EXERCISE:
Put the records below into a numbered list, one line per item, skipping blank lines and leaving out the pictures.

Records from a data source:
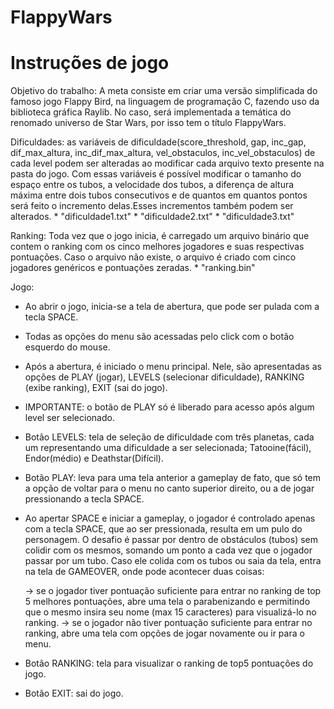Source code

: # FlappyWars
Instruções de jogo
========================================================================================================

Objetivo do trabalho: 
A meta consiste em criar uma versão simplificada do famoso jogo Flappy Bird, na linguagem de programação C, fazendo uso da biblioteca gráfica Raylib.
No caso, será implementada a temática do renomado universo de Star Wars, por isso tem o título FlappyWars.

Dificuldades: as variáveis de dificuldade(score_threshold, gap, inc_gap, dif_max_altura, inc_dif_max_altura, vel_obstaculos, inc_vel_obstaculos) de cada level podem ser alteradas ao modificar cada arquivo texto presente na pasta do jogo.
Com essas variáveis é possível modificar o tamanho do espaço entre os tubos, a velocidade dos tubos, a diferença de altura máxima entre dois tubos consecutivos e de quantos em quantos pontos será feito o incremento delas.Esses incrementos
também podem ser alterados.
	* "dificuldade1.txt"
	* "dificuldade2.txt"
	* "dificuldade3.txt"

Ranking: Toda vez que o jogo inicia, é carregado um arquivo binário que contem o ranking com os cinco melhores jogadores e suas respectivas pontuações.
Caso o arquivo não existe, o arquivo é criado com cinco jogadores genéricos e pontuações zeradas.
	* "ranking.bin"

Jogo:
- Ao abrir o jogo, inicia-se a tela de abertura, que pode ser pulada com a tecla SPACE.

- Todas as opções do menu são acessadas pelo click com o botão esquerdo do mouse.

- Após a abertura, é iniciado o menu principal. Nele, são apresentadas as opções de PLAY (jogar), LEVELS (selecionar dificuldade), RANKING (exibe ranking), EXIT (sai do jogo).

- IMPORTANTE: o botão de PLAY só é liberado para acesso após algum level ser selecionado.

- Botão LEVELS: tela de seleção de dificuldade com três planetas, cada um representando uma dificuldade a ser selecionada; Tatooine(fácil), Endor(médio) e Deathstar(Difícil).

- Botão PLAY: leva para uma tela anterior a gameplay de fato, que só tem a opção de voltar para o menu no canto superior direito, ou a de jogar pressionando a tecla SPACE.

- Ao apertar SPACE e iniciar a gameplay, o jogador é controlado apenas com a tecla SPACE, que ao ser pressionada, resulta em um pulo do personagem. O desafio é passar por dentro de obstáculos (tubos) sem colidir com os mesmos,
somando um ponto a cada vez que o jogador passar por um tubo. Caso ele colida com os tubos ou saia da tela, entra na tela de GAMEOVER, onde pode acontecer duas coisas:

	-> se o jogador tiver pontuação suficiente para entrar no ranking de top 5 melhores pontuações, abre uma tela o parabenizando e permitindo que o mesmo insira seu nome (max 15 caracteres) para visualizá-lo no ranking.
	-> se o jogador não tiver pontuação suficiente para entrar no ranking, abre uma tela com opções de jogar novamente ou ir para o menu.

- Botão RANKING: tela para visualizar o ranking de top5 pontuações do jogo.

- Botão EXIT: sai do jogo.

RESULT:
1. Source code
2. : # FlappyWars
3. Instruções de jogo
4. ========================================================================================================
5. Objetivo do trabalho: 
6. A meta consiste em criar uma versão simplificada do famoso jogo Flappy Bird, na linguagem de programação C, fazendo uso da biblioteca gráfica Raylib.
7. No caso, será implementada a temática do renomado universo de Star Wars, por isso tem o título FlappyWars.
8. Dificuldades: as variáveis de dificuldade(score_threshold, gap, inc_gap, dif_max_altura, inc_dif_max_altura, vel_obstaculos, inc_vel_obstaculos) de cada level podem ser alteradas ao modificar cada arquivo texto presente na pasta do jogo.
9. Com essas variáveis é possível modificar o tamanho do espaço entre os tubos, a velocidade dos tubos, a diferença de altura máxima entre dois tubos consecutivos e de quantos em quantos pontos será feito o incremento delas.Esses incrementos
10. também podem ser alterados.
11. 	* "dificuldade1.txt"
12. 	* "dificuldade2.txt"
13. 	* "dificuldade3.txt"
14. Ranking: Toda vez que o jogo inicia, é carregado um arquivo binário que contem o ranking com os cinco melhores jogadores e suas respectivas pontuações.
15. Caso o arquivo não existe, o arquivo é criado com cinco jogadores genéricos e pontuações zeradas.
16. 	* "ranking.bin"
17. Jogo:
18. - Ao abrir o jogo, inicia-se a tela de abertura, que pode ser pulada com a tecla SPACE.
19. - Todas as opções do menu são acessadas pelo click com o botão esquerdo do mouse.
20. - Após a abertura, é iniciado o menu principal. Nele, são apresentadas as opções de PLAY (jogar), LEVELS (selecionar dificuldade), RANKING (exibe ranking), EXIT (sai do jogo).
21. - IMPORTANTE: o botão de PLAY só é liberado para acesso após algum level ser selecionado.
22. - Botão LEVELS: tela de seleção de dificuldade com três planetas, cada um representando uma dificuldade a ser selecionada; Tatooine(fácil), Endor(médio) e Deathstar(Difícil).
23. - Botão PLAY: leva para uma tela anterior a gameplay de fato, que só tem a opção de voltar para o menu no canto superior direito, ou a de jogar pressionando a tecla SPACE.
24. - Ao apertar SPACE e iniciar a gameplay, o jogador é controlado apenas com a tecla SPACE, que ao ser pressionada, resulta em um pulo do personagem. O desafio é passar por dentro de obstáculos (tubos) sem colidir com os mesmos,
25. somando um ponto a cada vez que o jogador passar por um tubo. Caso ele colida com os tubos ou saia da tela, entra na tela de GAMEOVER, onde pode acontecer duas coisas:
26. 	-> se o jogador tiver pontuação suficiente para entrar no ranking de top 5 melhores pontuações, abre uma tela o parabenizando e permitindo que o mesmo insira seu nome (max 15 caracteres) para visualizá-lo no ranking.
27. 	-> se o jogador não tiver pontuação suficiente para entrar no ranking, abre uma tela com opções de jogar novamente ou ir para o menu.
28. - Botão RANKING: tela para visualizar o ranking de top5 pontuações do jogo.
29. - Botão EXIT: sai do jogo.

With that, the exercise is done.